By Raisa Bruner
August 2, 2017

Fidget spinners may be the hottest new item of 2017. But according to a few eagle-eyed museum sleuths who came across a 4,000 year-old “spinning toy” at the Oriental Institute Museum in Chicago, there might be a much longer history to the gadget than expected.

After seeing a Reddit post and Tweet that went viral over the weekend, the internet is reeling from the discovery of a “spinning toy with animal heads” that dates back to 2000 – 1800 B.C. during the Isin-Larsa period of the Mesopotamian culture. The baked clay artifact boasts the now-familiar triplet design of the ubiquitous fidget spinners, with a small hole in the center. And since it’s called a “spinning toy” on the label card, it’s hard to envision it as anything other than a precursor to our modern-day fidget spinners. Cue the internet shock and awe. As the viral tweet reads, “Proof that there are no original ideas anymore.”

* * * * *

From the article on the ancient spinning toy, extract the passage starting with "By Raisa Bruner" and going on through "gadget than expected.", copying it word for word.

* * * * *

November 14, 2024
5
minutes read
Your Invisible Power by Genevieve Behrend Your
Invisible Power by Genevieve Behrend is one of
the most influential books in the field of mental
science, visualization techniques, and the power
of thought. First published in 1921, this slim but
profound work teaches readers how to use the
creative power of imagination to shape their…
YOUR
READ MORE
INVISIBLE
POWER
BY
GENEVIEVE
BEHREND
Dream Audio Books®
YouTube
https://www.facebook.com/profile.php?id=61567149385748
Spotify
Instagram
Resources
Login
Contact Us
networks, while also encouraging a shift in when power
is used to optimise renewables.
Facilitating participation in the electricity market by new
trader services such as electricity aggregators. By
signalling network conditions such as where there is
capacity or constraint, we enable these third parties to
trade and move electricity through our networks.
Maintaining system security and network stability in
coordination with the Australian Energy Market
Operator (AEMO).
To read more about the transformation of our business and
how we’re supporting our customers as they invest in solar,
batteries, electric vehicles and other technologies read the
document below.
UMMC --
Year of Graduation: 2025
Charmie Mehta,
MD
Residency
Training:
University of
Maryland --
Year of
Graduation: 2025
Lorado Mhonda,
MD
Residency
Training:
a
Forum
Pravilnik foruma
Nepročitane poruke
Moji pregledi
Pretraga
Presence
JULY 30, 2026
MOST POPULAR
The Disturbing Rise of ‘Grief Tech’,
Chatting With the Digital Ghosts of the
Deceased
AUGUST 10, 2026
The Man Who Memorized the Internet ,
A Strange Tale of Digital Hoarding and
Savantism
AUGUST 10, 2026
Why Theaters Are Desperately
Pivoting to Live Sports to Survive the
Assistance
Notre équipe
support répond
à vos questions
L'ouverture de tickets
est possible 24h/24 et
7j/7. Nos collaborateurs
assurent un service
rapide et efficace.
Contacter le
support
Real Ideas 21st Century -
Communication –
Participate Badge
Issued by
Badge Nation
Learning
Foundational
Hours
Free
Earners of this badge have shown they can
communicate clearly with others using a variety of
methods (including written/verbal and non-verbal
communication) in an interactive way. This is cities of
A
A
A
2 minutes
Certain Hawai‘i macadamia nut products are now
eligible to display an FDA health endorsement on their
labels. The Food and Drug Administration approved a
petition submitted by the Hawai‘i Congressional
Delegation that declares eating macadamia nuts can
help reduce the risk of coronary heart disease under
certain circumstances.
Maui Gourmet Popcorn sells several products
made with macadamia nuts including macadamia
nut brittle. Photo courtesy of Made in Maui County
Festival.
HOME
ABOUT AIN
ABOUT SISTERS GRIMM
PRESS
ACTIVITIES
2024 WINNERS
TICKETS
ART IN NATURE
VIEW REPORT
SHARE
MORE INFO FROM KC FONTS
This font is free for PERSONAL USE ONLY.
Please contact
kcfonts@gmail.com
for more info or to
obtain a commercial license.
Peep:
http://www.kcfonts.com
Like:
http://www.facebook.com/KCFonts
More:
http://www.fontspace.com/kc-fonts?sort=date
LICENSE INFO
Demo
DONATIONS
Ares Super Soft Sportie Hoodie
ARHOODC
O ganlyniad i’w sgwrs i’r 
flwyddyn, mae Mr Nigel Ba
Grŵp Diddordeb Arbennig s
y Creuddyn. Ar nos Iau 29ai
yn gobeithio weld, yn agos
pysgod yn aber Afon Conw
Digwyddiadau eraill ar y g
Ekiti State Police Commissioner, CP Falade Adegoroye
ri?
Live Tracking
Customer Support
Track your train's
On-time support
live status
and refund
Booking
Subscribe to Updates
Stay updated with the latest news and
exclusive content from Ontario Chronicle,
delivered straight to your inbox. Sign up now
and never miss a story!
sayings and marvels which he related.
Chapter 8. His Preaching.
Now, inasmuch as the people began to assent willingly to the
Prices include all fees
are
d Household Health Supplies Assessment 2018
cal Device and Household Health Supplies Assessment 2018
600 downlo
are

* * * * *

• _Output of the task_
By Raisa Bruner
August 2, 2017

Fidget spinners may be the hottest new item of 2017. But according to a few eagle-eyed museum sleuths who came across a 4,000 year-old “spinning toy” at the Oriental Institute Museum in Chicago, there might be a much longer history to the gadget than expected.